ValueError Traceback (most recent call last)

in 3 4 # Baseline normal interactions: ----> 5 G_normal = custom_exponential_graph(baseGraph, scale=100) 6 plot_degree_distn(G_normal, max_degree=40) ~\Anaconda3\envs\corona\lib\site-packages\seirsplus\models.py in custom_exponential_graph(base_graph, scale, min_num_edges, m, n) 1175 neighbors = graph[node].keys() 1176 quarantineEdgeNum = int( max(min(numpy.random.exponential(scale=scale, size=1), len(neighbors)), min_num_edges) ) -> 1177 quarantineKeepNeighbors = numpy.random.choice(neighbors, size=quarantineEdgeNum, replace=False) 1178 for neighbor in neighbors: 1179 if(neighbor not in quarantineKeepNeighbors): mtrand.pyx in mtrand.RandomState.choice() ValueError: 'a' must be 1-dimensional or an integer ========================================================== solved it by wrapping graph[node].keys() with list(): neighbors = graph[node].keys() -> neighbors = list(graph[node].keys()) Is it right?
kpelechrinis commented 4 years ago

I did the same and it solved this problem, but then I had a runtime error

RuntimeError: dictionary changed size during iteration

at the line 1177:

for neighbor in neighbors:

Any thoughts?

tomermilo commented 4 years ago

@kpelechrinis can you send your new custom_exponential_graph function?
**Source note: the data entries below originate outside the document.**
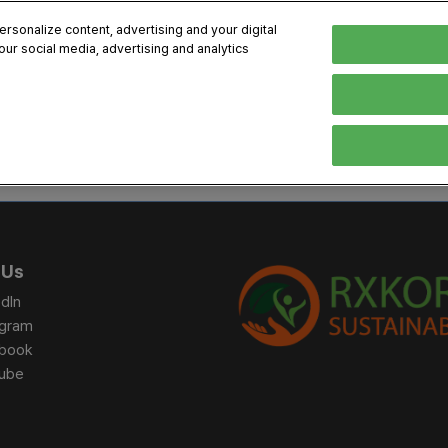
sonalize content, advertising and your digital
our social media, advertising and analytics
, 2026
Early Bird 
English
English
Korean
HIBITOR
VISITOR
PROGRAM INFO
MEDIA
Exhibiting Information
Visiting Information
Exhibition
Brand Kit
ons
How to Exhibit
How to Visit
Conference
Register
Sponsorship Program
BIX 2025 Floormap
Partnering
Press Re
 Us
Promotion Items
Location
Open Stage Session
Exhibitor
dIn
Overseas Contacts
Docent Tour
Sustainab
agram
book
Networking
ube
Previous BIX 2025 result
Seoul City Tour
kpelechrinis commented 4 years ago

@tomermilo actually the following version does not give any problem (essentially it is what you also mentioned I think) and I was able to run the example provided:

============================================== def custom_exponential_graph(base_graph=None, scale=100, min_num_edges=0, m=9, n=None):

Generate a random preferential attachment power law graph as a starting point.

# By the way this graph is constructed, it is expected to have 1 connected component.
# Every node is added along with m=8 edges, so the min degree is m=8.
if(base_graph):
    graph = base_graph.copy()
else:
    assert(n is not None), "Argument n (number of nodes) must be provided when no base graph is given."
    graph = networkx.barabasi_albert_graph(n=n, m=m)

# To get a graph with power-law-esque properties but without the fixed minimum degree,
# We modify the graph by probabilistically dropping some edges from each node. 
for node in graph:
    neighbors = list(graph[node].keys())
    quarantineEdgeNum = int( max(min(numpy.random.exponential(scale=scale, size=1), len(neighbors)), min_num_edges) )
    quarantineKeepNeighbors = numpy.random.choice(neighbors, size=quarantineEdgeNum, replace=False)
    for neighbor in neighbors:
        if(neighbor not in quarantineKeepNeighbors):
            graph.remove_edge(node, neighbor)

return graph
tomermilo commented 4 years ago

This is how I fixed it as well. Good luck

ryansmcgee commented 4 years ago

The change to list(dict.keys()) has been made throughout the package to make this keys lookup work in both Python 2 and 3. Thank you for flagging this issue.